“You don’t learn to walk by following rules. You learn by doing, and by falling over.” ~ Richard Branson
Do you remember a mistake you made in the last 30 days?
Do you remember what you learned out of it?
Then stop reading this post. Go, make more mistakes.
A mistake is the best thing that can happen to you when you learn from it.
It can tell you why something didn’t work. It can tell you what changes you need to make to get better. It can make you wiser.
Mistakes. Can. Make. You. Wiser.
Here’s a true story. A story of Vicky. Vicky met me at a local meetup two years back.
He had a couple of Internet business ideas he wanted to start. He was very passionate and thought his ideas were going to be a money-minting machine for him.
He wanted to pursue both the ideas simultaneously. Here’s how our conversation went:
Vicky: What do you think of it? Me: Pick any one.
Vicky: Which one should I pick? Me: The one that you can do everything possible to make successful.
Vicky: How do I know if one idea is better than the other? Me: I don't know. Make a decision. Experiment something around the idea. Gather some data and take it from there.
Vicky: What if I fail? Me: You will.
Vicky: I don't like to fail. What can I do? Me: Give up.
Vicky: I don't want to give up. What is the next best way? Me: Fail small; fail fast. Have shorter failure sprints. When you fail fast, you succeed fast too. Well, maybe.
“OK. Got it,” he said. But he didn’t get it.
Vicky: Will you be on board of my new startup? Me: No.
Vicky: You pick the equity percentage. I will be fine with it if you're joining my startp. How can we work it out? Me: No, thanks. I am dating another startup with 100% of my attention. Maybe next time. Fornow, you read Steve Blank's The Startup Owner's manual. It will help.
A year passed.
Vicky made the first release of his product. It was average. It had a lot of features which were not required. People did not show much interest in their product.
He was demotivated. He told me that he committed a huge mistake and wasted almost one year of his life working on something that is not going to be useful.
He also narrated how the freelancer he hired wanted more money from him to include more features.
Vicky believed he was smart. He figured out why the failure of his product was someone else’s fault. He found that the developer he hired was not good at design. Maybe his product was ahead of time. He made logical conclusions.

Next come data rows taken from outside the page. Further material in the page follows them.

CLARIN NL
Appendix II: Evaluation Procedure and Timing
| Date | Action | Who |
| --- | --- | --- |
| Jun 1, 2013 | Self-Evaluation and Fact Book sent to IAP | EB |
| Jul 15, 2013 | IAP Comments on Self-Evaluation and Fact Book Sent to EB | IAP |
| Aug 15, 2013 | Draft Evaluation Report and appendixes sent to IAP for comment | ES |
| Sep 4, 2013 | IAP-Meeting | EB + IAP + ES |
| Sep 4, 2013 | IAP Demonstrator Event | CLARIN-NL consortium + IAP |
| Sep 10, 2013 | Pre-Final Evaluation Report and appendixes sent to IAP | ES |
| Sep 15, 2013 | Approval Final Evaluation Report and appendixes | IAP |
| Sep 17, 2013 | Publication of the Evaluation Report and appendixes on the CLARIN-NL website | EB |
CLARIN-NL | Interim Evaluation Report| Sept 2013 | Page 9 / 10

And he met me at another meetup:
Vicky: My product didn't work. I'm a failure now. You might not want to talk to me. Me: Keep talking
Vicky: My product failed even though I put best of my efforts. Me: Is it?

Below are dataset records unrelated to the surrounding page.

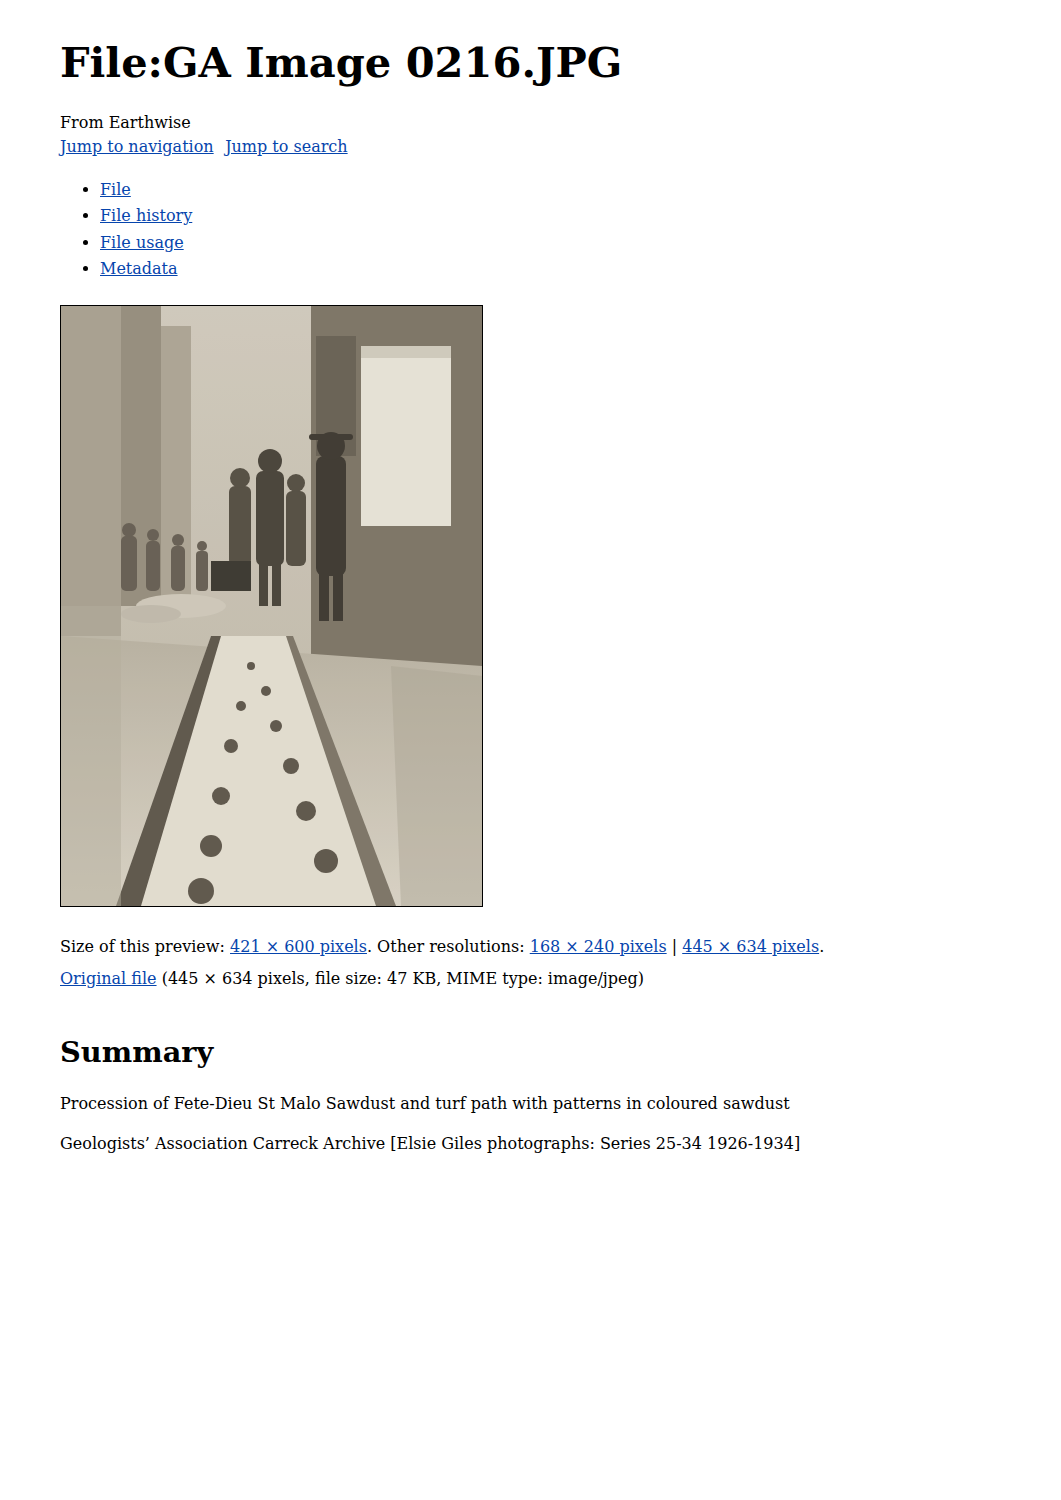File:GA Image 0216.JPG
From Earthwise
Jump to navigation Jump to search
File
File history
File usage
Metadata
Size of this preview: 421 × 600 pixels. Other resolutions: 168 × 240 pixels | 445 × 634 pixels.
Original file (445 × 634 pixels, file size: 47 KB, MIME type: image/jpeg)
Summary
Procession of Fete-Dieu St Malo Sawdust and turf path with patterns in coloured sawdust
Geologists’ Association Carreck Archive [Elsie Giles photographs: Series 25-34 1926-1934]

Vicky: Actually, it was the developer. She took more time than she should have taken. Me: Did you not replace her?
Vicky: I could not. She was the only developer ready to work for the money I offered. Me: Why she took more time?
Vicky: She worked part time. This is the problem with technical people. They don't give their 100% all the time. Me: Why should someone give 100% of her time when you're paying 25% of what she should get paid?
Vicky: I don't know what to say ... Me: Do you know anyone who has bought a premium service for peantus?
Vicky: But people also did not want to use my product. They were not intersted in using new technology. Me: Why not?
Vicky: Maybe they are not computer savvy. Me: Why they are not computer savvy?
Vicky: Maybe it doesn't matter to their business at this point. Me: That's exactly the point. Did you get out of your building and meet 50 people who were your potential product users and interviewed them?
Vicky: No. Me: Do you remember that I told you to read Stevel Blank's The Startup Owner's Manual?
Vicky: Yes, but I thought I will read it once my product is built. Me: I see.
Vicky: What should I do next? Me: Learn from your mistakes and retry.
Vicky: Do you think that I commit a mistake? It's them. Not me. Me: LOL :D
Vicky: Why are you laughing? Me: Whose product failed?
Vicky: Mine. Me: Then who should be resposible for it?
Vicky: Who? Oh.. me :( But what mistakes did I make according to you? Me: You did not test your hypothesis. You did not go to market and speak with your potential customers. You tried to develop lot of features at once. You took lot of time. You hired cheap talent and expected they will do great work. And most important, you still blame others for your product not being successful.
Vicky: So what do you suggest? Me: I don't suggest anything. You find out. You are wiser now, aren't you?
Vicky: Got it. There is no point in justifying how other people negatively affected the end result. I could have executed it better. I made a mistake. Me: So execute your next project better. Good thing was that you made some decisions. It's a different matter that your decisions didn't work and turned out as a mistake. Now you know certain things need to change so you will do that.
Making a decision is much better than indecision.
The problem with indecision is that it is also a decision, albeit a passive one. A decision that you take by assuming that you haven’t taken any decision and wouldn’t have to deal with its consequences.
It’s not true.
Every decision has consequences and indecision is also a decision.
Mistakes are the results of decisions that didn’t work. Accept them. Learn from mistakes and retry once more.
You made a mistake, but it doesn’t mean you’re a failure. You’re alive. You’ve become wiser. So, retry. And then, retry once more.